Кончилась демонстрация: увидел я на трибуне Сталина, поприветствовал его. Обратно возвращался через Пушкинскую площадь, посмотреть — идет в «Центральном»? Идет: «Ленин в Октябре» — толпа народа.

Как-то я вдруг успокоился. Думаю: действительно все. Все. Конец. Можно спать. Пришел домой, сразу лег спать и говорю Леле:

— Леля, не буди меня. Так, если я просплю больше суток, тогда только разбуди, числа девятого — вот так.

Заснул. А часа через три начала она меня будить, и никак не может, я открою глаза, и опять падаю. Трясет она меня, говорит:

— Ромм, вставай, Ромочка, вставай!

— Что такое?

— Тебя к Шумяцкому вызывают.

— К какому Шумяцкому?

Сразу проснулся:

— Что такое? Почему к Шумяцкому? Что стряслось?

Одеваюсь я, машина, оказывается, меня уже ждет полчаса, я все никак проснуться не мог. Сел, приехал к Шумяцкому. Прихожу. Там Волчек, Каплер, Васильев, кажется, был тоже.
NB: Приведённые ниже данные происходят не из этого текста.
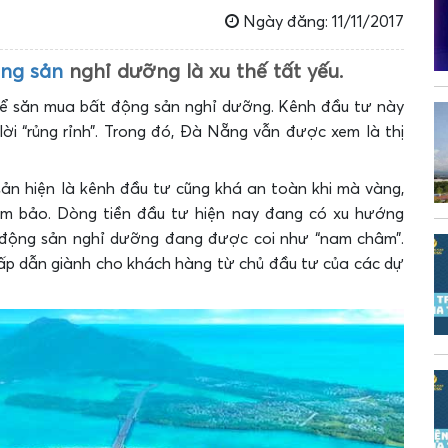
Ngày đăng: 11/11/2017
ộng sản
nghỉ dưỡng là xu thế tất yếu.
 để săn mua bất động sản nghỉ dưỡng. Kênh đầu tư này
ời “rủng rỉnh”. Trong đó, Đà Nẵng vẫn được xem là thị
sản hiện là kênh đầu tư cũng khá an toàn khi mà vàng,
m bảo. Dòng tiền đầu tư hiện nay đang có xu hướng
t động sản nghỉ dưỡng đang được coi như “nam châm”.
hấp dẫn giành cho khách hàng từ chủ đầu tư của các dự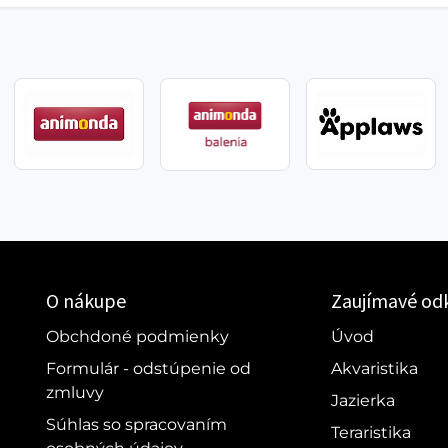
O nákupe
Zaujímavé od
Obchdoné podmienky
Úvod
Formulár - odstúpenie od
Akvaristika
zmluvy
Jazierka
Súhlas so spracovaním
Teraristika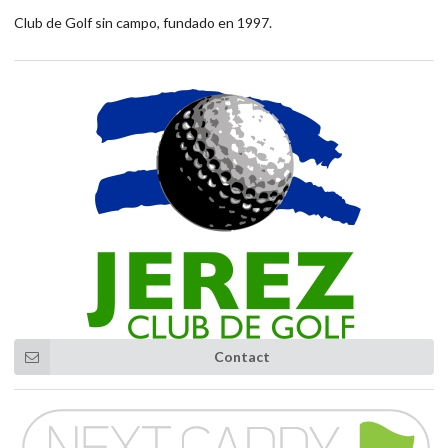
Club de Golf sin campo, fundado en 1997.
Contact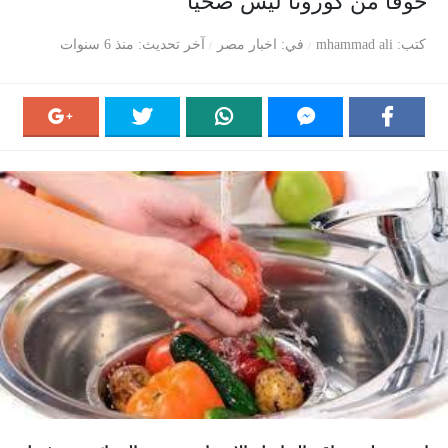
خوفا من كورونا ليس صحيا
كتب
mhammad ali
في
اخبار مصر
آخر تحديث
منذ 6 سنوات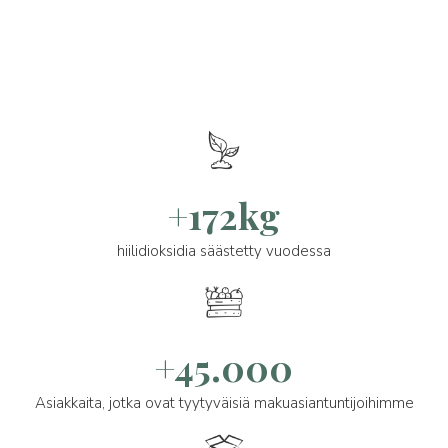
+172kg
hiilidioksidia säästetty vuodessa
+45.000
Asiakkaita, jotka ovat tyytyväisiä makuasiantuntijoihimme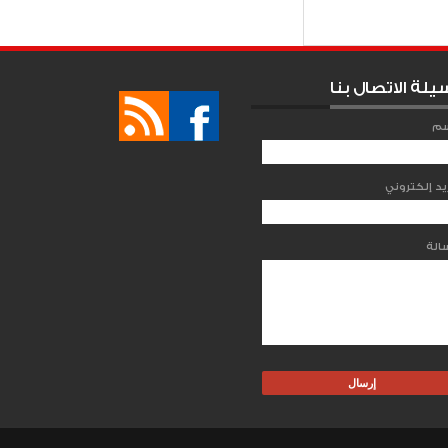
Item Reviewed:
يلة الاتصال بنا
سم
Выходит Шумяцкий, потирает руки, говорит:

— Ну вот, сегодня после демонстрации Иосиф Виссарионович еще раз смотрел картину и просил передать вам, что без ареста Временного правительства и штурма Зимнего дворца все-таки крах буржуазного правительства России будет не ясен. Придется доснять штурм Зимнего дворца и арест Временного правительства.

Я говорю:

— Как доснять? Когда доснять? Ведь картина на экране!

А Шумяцкий говорит:

— Нет, она уже не на экране, час назад по телеграфу снята со всех экранов.

И я в первый раз в жизни упал в обморок. Не совсем, правда, упал. Меня затошнило, поплыла комната, как полагается, я клюнул в стол, но взял себя в руки. Я говорю:

— Когда надо это снять?

Шумяцкий мне говорит:

— Немедленно.

Я говорю:

— Сегодня же студия закрыта!

Он мне говорит:

— Зачем сегодня? Товарищ Сталин [спрашивает], сколько времени на это надо.

Я говорю:

— А сколько дано?

— Товарищ Сталин сказал, что это не играет роли. Теперь уже юбилей прошел, так что все равно. Сколько надо.

Я говорю:

— А если месяц?

— Да хоть месяц, — сказал Шумяцкий. — Берите, сколько надо.
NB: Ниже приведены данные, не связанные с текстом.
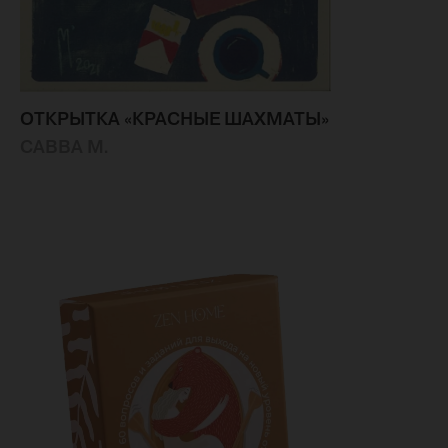
ОТКРЫТКА «КРАСНЫЕ ШАХМАТЫ»
САВВА М.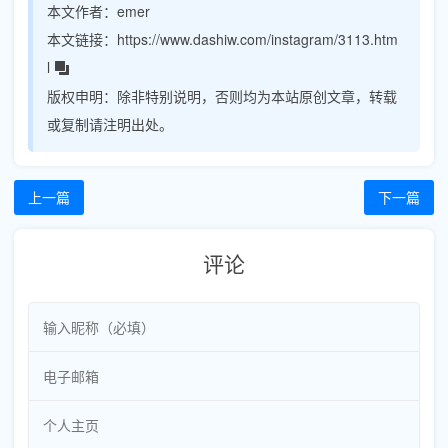
本文作者：
emer
本文链接：
https://www.dashiw.com/instagram/3113.htm
l
版权申明：
除非特别说明，否则均为本站原创文章，转载
或复制请注明出处。
上一篇
下一篇
评论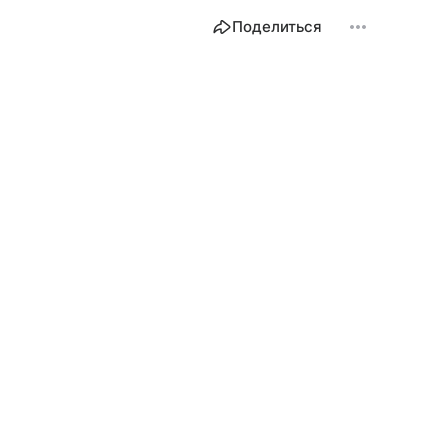
Поделиться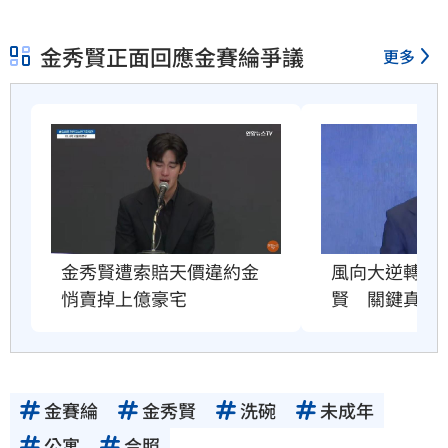
金秀賢正面回應金賽綸爭議
更多
金秀賢遭索賠天價違約金　
風向大逆轉！
悄賣掉上億豪宅
賢　關鍵真相
金賽綸
金秀賢
洗碗
未成年
公寓
合照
Так мне обидно стало, думаю: «Господи, без дублей снимал! Сколько огрехов, сколько грязи! И все зря. Ведь это же второй раз в жизни не выдержать уже!» Я говорю:

— Значит, что же, картина снята с экрана?

— Снята.

— Позвольте, да это же скандал? Да это же что такое?!

Он говорит:

— Никакого скандала. В газетах появится специальное сообщение ТАСС, оно составляется сейчас, что, так сказать, выпущена блестящая картина, по великолепному сценарию, великолепная режиссура, великолепно исполняют роли, но нужно, чтобы еще лучше она была, Доснять штурм Зимнего дворца. А вы его доснимайте. Завтра выезжайте в Ленинград.

Назавтра или послезавтра поехали мы в Ленинград. Приехали, площадь закатана асфальтом, стоят трибуны перед Зимним дворцом. Чтобы снимать, надо было бы их ломать. А я как-то не привык ломать вещи. В Зимнем Дворце снимать — видели мы Орбели, хранителя — понял я, что там с массовкой расправляться будет нелегко, — они до сих пор помнили, как Эйзенштейн снимал, и не хотели повторять этот опыт. Подумали мы, решили снимать на «Мосфильме». ‹…›

Дубровский-Эшке взялся в три дня сгородить декорации. Один проход: он просто взял старые колонны, расставил их полукругом, — вот тебе и декорация. Никакого фона нет. В другом случае повесил зачехленную люстру, огромный стол, и сделал какие-то двери, взял дворцовые старые — вот другая декорация. Для третьей декорации набрали копий гипсовых из музея (ныне он называется Музеем Пушкина), там было много гипсовых копий разных скульптур. Четвертая — лестница — сохранилась от картины, да чуть ли не от «Веселых ребят» или от «Цирка» Александрова. В общем, лестница была. Белым ее покрасили, понаставили колонн, и вот четвертая декорация.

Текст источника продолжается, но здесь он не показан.